▸ THE REQUEST
Locate each line in the items below that contains the string "section", and copy those lines out.

Stored data:
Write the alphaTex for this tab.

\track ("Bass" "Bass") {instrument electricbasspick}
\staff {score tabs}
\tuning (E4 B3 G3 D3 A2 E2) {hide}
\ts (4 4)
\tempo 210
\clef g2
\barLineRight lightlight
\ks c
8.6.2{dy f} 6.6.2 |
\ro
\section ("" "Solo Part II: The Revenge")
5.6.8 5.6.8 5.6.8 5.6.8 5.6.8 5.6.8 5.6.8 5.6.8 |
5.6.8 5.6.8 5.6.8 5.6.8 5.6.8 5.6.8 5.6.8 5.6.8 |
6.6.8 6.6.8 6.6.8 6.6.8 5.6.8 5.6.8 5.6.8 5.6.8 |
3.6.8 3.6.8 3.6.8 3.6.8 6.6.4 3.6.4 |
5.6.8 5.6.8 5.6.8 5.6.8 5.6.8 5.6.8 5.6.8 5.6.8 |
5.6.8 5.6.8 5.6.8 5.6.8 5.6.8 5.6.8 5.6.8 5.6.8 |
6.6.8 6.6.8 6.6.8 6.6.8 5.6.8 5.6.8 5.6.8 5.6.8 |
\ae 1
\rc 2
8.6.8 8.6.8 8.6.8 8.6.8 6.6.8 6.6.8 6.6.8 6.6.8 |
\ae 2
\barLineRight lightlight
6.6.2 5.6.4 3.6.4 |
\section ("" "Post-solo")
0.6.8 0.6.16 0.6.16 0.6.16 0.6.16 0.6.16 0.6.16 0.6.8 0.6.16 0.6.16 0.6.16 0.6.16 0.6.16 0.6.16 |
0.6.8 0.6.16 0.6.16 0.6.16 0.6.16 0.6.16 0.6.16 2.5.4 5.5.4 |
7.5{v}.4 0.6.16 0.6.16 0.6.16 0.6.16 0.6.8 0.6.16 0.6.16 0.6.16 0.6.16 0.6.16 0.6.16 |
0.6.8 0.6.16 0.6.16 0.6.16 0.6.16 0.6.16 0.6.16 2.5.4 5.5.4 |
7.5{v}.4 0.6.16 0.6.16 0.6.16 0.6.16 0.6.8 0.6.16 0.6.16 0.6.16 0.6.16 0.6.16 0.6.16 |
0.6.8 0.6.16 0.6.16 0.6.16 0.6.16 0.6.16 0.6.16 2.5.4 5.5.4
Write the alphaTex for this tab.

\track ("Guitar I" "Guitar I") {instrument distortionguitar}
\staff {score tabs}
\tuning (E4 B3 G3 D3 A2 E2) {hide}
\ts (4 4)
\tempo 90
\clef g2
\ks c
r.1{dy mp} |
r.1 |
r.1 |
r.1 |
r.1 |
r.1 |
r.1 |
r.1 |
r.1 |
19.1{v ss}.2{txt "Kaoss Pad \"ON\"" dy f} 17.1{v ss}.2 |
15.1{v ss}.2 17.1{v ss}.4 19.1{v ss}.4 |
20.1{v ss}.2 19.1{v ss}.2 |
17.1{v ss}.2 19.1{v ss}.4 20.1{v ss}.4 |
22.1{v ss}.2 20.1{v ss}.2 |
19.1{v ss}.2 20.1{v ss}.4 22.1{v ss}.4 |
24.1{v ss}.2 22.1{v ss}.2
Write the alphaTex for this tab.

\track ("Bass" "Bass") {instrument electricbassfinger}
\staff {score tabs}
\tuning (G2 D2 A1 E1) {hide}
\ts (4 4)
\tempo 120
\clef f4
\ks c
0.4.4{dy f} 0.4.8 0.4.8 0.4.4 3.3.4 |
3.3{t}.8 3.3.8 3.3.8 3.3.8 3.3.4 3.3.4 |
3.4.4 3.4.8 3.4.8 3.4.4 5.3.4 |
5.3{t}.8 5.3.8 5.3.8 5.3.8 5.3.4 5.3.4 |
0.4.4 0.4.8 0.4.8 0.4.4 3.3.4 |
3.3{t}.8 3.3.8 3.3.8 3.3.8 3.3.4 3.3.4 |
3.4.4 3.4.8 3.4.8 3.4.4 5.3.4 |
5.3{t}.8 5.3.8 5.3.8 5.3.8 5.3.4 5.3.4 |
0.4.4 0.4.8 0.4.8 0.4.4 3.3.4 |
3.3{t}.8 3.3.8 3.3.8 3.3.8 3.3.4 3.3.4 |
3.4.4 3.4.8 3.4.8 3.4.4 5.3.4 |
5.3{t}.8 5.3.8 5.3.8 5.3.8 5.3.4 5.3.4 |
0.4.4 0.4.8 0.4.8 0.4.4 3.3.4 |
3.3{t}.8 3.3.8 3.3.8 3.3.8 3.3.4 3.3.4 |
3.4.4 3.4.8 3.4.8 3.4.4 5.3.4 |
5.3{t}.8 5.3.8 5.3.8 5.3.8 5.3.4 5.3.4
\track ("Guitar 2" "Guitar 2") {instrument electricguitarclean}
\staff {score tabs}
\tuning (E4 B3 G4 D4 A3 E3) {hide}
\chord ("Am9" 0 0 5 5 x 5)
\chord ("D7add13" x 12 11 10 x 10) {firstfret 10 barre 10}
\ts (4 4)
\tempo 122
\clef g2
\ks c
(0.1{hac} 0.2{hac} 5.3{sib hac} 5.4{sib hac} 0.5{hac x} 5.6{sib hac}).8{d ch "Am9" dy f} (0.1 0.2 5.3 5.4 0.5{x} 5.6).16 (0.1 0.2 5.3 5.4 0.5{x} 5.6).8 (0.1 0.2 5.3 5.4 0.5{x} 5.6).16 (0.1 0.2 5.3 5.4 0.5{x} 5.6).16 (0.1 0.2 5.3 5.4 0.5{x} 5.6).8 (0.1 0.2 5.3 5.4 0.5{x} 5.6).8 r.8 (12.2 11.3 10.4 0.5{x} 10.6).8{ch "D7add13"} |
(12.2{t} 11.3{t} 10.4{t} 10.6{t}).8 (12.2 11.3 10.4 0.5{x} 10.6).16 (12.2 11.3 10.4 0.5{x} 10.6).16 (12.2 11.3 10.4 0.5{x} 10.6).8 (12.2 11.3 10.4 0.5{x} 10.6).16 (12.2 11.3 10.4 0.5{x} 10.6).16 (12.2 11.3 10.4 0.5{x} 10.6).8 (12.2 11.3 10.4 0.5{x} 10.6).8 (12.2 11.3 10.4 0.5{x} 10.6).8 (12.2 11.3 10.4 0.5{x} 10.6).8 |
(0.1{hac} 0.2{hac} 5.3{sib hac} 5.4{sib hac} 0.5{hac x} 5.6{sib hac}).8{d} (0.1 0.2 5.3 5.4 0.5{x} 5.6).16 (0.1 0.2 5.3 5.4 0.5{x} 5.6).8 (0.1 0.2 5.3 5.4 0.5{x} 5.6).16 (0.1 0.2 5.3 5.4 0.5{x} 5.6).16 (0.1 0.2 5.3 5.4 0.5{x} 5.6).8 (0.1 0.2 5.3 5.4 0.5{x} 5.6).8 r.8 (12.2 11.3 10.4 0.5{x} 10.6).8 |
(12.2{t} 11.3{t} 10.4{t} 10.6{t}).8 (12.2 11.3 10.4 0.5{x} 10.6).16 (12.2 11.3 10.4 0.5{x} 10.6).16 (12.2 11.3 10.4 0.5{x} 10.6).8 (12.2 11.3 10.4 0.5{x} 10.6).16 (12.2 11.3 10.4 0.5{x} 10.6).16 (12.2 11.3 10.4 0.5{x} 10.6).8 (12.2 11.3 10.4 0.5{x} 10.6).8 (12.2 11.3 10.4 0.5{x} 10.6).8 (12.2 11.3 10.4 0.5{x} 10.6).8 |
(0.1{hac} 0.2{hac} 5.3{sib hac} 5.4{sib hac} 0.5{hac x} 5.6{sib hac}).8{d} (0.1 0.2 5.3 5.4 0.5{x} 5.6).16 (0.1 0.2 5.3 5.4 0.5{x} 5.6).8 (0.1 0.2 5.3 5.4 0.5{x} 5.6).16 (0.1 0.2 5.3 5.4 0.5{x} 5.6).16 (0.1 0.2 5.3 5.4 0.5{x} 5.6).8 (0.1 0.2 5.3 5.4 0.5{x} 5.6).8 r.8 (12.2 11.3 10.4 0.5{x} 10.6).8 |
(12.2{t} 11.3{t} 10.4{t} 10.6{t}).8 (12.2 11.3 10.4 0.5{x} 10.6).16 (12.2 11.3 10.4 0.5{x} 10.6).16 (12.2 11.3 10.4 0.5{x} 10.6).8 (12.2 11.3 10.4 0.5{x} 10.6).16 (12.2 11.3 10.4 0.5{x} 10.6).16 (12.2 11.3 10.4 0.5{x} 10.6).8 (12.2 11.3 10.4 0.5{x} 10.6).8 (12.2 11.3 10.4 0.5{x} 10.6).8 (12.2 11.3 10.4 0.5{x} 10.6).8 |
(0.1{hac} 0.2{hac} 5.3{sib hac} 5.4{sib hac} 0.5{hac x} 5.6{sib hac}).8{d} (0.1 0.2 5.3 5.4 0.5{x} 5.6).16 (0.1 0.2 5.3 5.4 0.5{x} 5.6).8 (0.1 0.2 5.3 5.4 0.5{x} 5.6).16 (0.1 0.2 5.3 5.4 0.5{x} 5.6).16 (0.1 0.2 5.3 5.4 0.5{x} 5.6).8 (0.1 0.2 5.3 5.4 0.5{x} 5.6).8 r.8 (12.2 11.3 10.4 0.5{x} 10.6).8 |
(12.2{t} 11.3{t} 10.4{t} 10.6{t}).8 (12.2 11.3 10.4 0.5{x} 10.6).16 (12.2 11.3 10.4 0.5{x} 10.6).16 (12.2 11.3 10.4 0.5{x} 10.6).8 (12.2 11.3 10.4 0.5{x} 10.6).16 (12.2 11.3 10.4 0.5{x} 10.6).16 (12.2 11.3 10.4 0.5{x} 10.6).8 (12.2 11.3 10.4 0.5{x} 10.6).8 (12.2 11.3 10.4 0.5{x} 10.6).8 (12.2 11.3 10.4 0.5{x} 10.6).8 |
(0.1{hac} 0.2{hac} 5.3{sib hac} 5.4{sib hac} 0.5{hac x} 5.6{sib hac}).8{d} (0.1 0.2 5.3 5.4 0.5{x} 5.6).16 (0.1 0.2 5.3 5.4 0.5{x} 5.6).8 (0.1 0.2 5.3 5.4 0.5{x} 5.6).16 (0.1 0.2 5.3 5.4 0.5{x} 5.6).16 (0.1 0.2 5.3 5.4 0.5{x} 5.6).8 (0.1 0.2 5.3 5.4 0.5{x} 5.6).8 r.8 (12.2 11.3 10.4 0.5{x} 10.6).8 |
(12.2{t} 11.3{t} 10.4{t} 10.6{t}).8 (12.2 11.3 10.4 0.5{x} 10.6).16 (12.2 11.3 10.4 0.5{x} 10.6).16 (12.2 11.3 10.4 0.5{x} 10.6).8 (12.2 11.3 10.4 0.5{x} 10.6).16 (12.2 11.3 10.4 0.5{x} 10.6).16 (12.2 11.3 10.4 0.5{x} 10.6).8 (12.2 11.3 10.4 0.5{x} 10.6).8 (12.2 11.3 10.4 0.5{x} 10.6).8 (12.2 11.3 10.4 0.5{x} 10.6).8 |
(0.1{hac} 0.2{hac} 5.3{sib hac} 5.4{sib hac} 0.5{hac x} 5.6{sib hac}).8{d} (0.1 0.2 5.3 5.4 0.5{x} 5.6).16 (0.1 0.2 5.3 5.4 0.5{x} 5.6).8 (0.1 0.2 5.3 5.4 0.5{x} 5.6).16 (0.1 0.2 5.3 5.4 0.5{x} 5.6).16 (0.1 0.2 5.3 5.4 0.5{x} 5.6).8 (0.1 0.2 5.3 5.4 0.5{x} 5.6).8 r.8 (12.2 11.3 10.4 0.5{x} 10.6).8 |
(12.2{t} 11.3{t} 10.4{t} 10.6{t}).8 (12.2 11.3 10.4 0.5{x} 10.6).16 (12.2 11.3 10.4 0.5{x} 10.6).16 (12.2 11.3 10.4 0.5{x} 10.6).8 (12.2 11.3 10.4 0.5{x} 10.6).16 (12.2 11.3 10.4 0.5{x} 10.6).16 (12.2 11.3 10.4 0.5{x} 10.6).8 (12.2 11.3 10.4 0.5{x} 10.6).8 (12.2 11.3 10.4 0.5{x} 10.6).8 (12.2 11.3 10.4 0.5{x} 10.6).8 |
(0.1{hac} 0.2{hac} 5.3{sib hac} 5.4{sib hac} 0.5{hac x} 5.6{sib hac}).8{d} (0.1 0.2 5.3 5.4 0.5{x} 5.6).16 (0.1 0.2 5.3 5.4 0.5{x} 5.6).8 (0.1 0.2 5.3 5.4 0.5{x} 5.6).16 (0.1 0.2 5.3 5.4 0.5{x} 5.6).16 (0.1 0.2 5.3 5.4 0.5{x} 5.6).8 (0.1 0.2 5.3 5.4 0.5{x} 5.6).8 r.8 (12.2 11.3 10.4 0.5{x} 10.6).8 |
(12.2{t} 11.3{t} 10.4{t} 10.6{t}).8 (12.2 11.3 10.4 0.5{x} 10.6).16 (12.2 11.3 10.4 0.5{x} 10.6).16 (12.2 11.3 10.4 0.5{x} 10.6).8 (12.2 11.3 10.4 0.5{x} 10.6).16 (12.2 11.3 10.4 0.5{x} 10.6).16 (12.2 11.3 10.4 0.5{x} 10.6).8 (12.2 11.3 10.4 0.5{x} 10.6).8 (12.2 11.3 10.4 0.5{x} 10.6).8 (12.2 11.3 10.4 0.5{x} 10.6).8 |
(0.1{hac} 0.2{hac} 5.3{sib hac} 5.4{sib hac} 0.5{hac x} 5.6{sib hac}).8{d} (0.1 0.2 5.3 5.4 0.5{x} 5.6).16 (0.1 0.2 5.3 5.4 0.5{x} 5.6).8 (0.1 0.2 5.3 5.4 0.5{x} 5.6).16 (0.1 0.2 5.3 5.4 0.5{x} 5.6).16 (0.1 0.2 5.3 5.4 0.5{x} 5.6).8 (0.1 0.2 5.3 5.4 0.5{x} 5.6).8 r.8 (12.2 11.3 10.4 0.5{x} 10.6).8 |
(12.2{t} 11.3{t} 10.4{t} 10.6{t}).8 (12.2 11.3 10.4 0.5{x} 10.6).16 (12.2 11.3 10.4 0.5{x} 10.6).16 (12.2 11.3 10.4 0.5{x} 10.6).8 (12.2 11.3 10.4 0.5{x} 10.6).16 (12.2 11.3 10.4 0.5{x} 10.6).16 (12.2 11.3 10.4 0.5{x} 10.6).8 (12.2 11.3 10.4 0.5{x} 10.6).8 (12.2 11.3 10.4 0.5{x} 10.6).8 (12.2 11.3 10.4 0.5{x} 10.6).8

▸ SOLUTION TO THIS PROBLEM
\section ("" "Solo Part II: The Revenge")
\section ("" "Post-solo")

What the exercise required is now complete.